Experts say threat actors used multiple accounts across several social media platforms to advertise password-cracking software for Programmable Logic Controller (PLC), Human-Machine Interface (HMI), and project files.
Experts from Dragos examine the scenario affecting DirectLogic PLCs from Automation Direct and found that the ‘cracking software’ was exploiting a known vulnerability in the device to extract the password.
“It is found that this exploit does not crack a scrambled version of the password as historically seen in popular exploitation frameworks.
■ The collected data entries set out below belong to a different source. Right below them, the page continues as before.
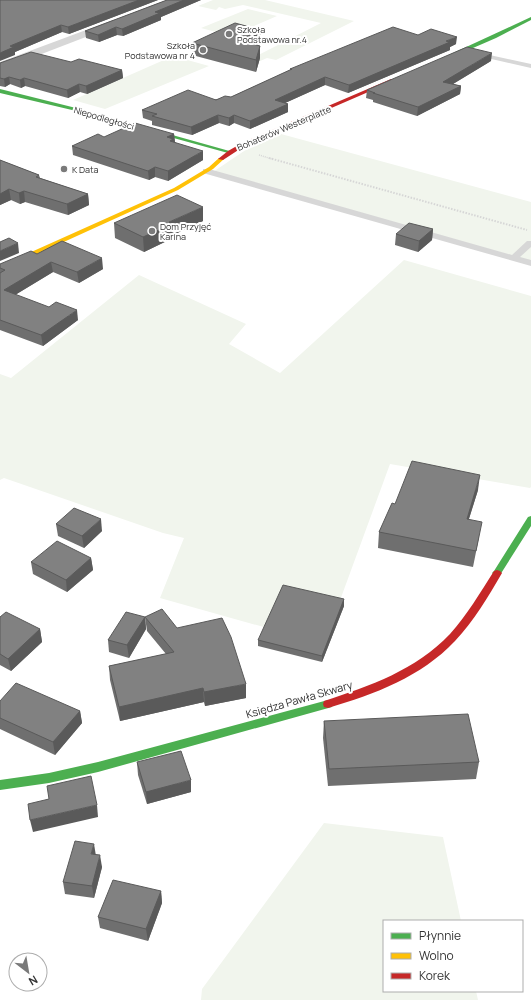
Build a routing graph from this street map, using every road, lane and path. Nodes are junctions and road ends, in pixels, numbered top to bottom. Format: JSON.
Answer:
{"nodes":[{"id":1,"x":126,"y":18,"type":"edge"},
{"id":2,"x":531,"y":18,"type":"edge"},
{"id":3,"x":461,"y":51,"type":"junction"},
{"id":4,"x":435,"y":62,"type":"edge"},
{"id":5,"x":0,"y":66,"type":"edge"},
{"id":6,"x":531,"y":66,"type":"edge"},
{"id":7,"x":401,"y":77,"type":"edge"},
{"id":8,"x":0,"y":91,"type":"edge"},
{"id":9,"x":230,"y":152,"type":"junction"},
{"id":10,"x":259,"y":155,"type":"dead end"},
{"id":11,"x":206,"y":171,"type":"junction"},
{"id":12,"x":520,"y":228,"type":"dead end"},
{"id":13,"x":530,"y":243,"type":"dead end"},
{"id":14,"x":514,"y":258,"type":"junction"},
{"id":15,"x":531,"y":263,"type":"edge"},
{"id":16,"x":0,"y":270,"type":"edge"},
{"id":17,"x":531,"y":518,"type":"edge"},
{"id":18,"x":0,"y":785,"type":"edge"}],
"edges":[{"from":1,"to":5,"type":"street"},
{"from":2,"to":3,"type":"street"},
{"from":3,"to":4,"type":"street"},
{"from":3,"to":6,"type":"lane"},
{"from":7,"to":9,"type":"street","name":"Bohaterów Westerplatte"},
{"from":8,"to":9,"type":"street","name":"Niepodległości"},
{"from":9,"to":11,"type":"street","name":"Bohaterów Westerplatte"},
{"from":10,"to":12,"type":"path"},
{"from":11,"to":14,"type":"lane"},
{"from":11,"to":16,"type":"street","name":"Bohaterów Westerplatte"},
{"from":13,"to":14,"type":"lane"},
{"from":14,"to":15,"type":"lane"},
{"from":17,"to":18,"type":"street","name":"Księdza Pawła Skwary"}]}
Instead, a specific byte sequence is sent by the malware dropper to a COM port”, says Dragos.
The malware holds serial-only version of the exploit that requires the user to have a direct serial connection from an Engineering Workstation (EWS) to the PLC. This vulnerability is tracked as (CVE-2022-2003) and was responsibly disclosed to Automation Direct.
Sality refers to an old, large family of viruses that infect executable files. Modern Sality variants can, among other things, act as a backdoor and connect infected machines to a botnet.
Sality is a peer-to-peer botnet for distributed computing tasks such as password cracking and cryptocurrency mining. A Sality infection could risk remote access to a EWS by an unknown adversary.
It employs process injection and files infection to maintain persistence on the host. It abuses Window’s autorun functionality to spread copies of itself over Universal Serial Bus (USB), network shares, and external storage drives.
Dragos experts say it is an efficient way to steal cryptocurrency from users wanting to transfer funds and increases our confidence that the adversary is financially motivated. The Sality malware uses a kernel driver to avoid detection, it also starts a service to identify processes associated with potential security products, and kill them.
Therefore, “Dragos only tested the DirectLogic-targeting malware. However, an initial dynamic analysis of a couple of other samples indicates they also contain malware. Several websites and multiple social media accounts exist all touting their password “crackers”.